[Stored records]

:::::

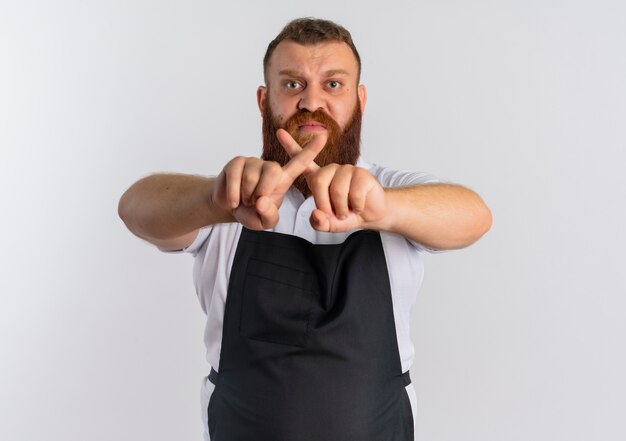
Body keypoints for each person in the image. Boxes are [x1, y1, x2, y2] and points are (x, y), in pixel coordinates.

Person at [119, 17, 491, 441]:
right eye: (292, 84)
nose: (312, 102)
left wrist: (382, 209)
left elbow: (475, 216)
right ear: (264, 100)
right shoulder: (229, 200)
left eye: (333, 84)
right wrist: (212, 199)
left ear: (360, 99)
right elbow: (134, 208)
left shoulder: (392, 192)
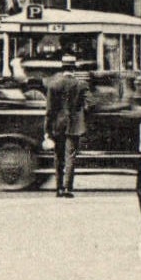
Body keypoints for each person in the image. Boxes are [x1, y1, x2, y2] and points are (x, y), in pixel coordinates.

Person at [41, 57, 90, 200]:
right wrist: (81, 110)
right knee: (70, 156)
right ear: (74, 69)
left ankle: (58, 188)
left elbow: (49, 110)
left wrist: (47, 130)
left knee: (58, 156)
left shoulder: (54, 85)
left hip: (58, 124)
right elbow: (90, 103)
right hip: (74, 125)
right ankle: (68, 188)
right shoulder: (81, 84)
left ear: (62, 69)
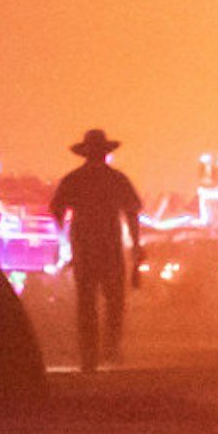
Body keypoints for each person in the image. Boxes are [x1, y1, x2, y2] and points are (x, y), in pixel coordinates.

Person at [45, 129, 144, 372]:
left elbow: (57, 210)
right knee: (114, 302)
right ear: (105, 153)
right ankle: (110, 349)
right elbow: (132, 213)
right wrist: (136, 247)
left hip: (84, 248)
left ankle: (89, 355)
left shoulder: (73, 179)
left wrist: (65, 240)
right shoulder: (117, 179)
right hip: (109, 247)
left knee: (86, 303)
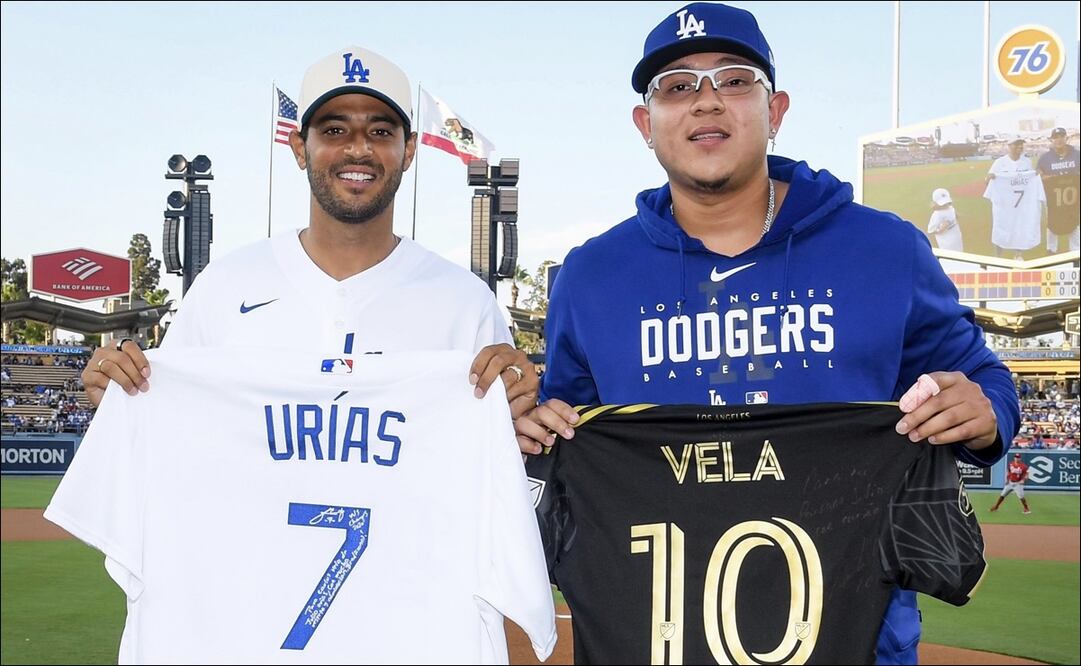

:::::

Problem to work on
Copy each line from the records above that includes the string "elbow".

Response
left elbow: (475, 216)
right elbow: (134, 208)
left elbow: (49, 110)
right elbow: (90, 103)
left elbow: (57, 210)
right elbow: (132, 213)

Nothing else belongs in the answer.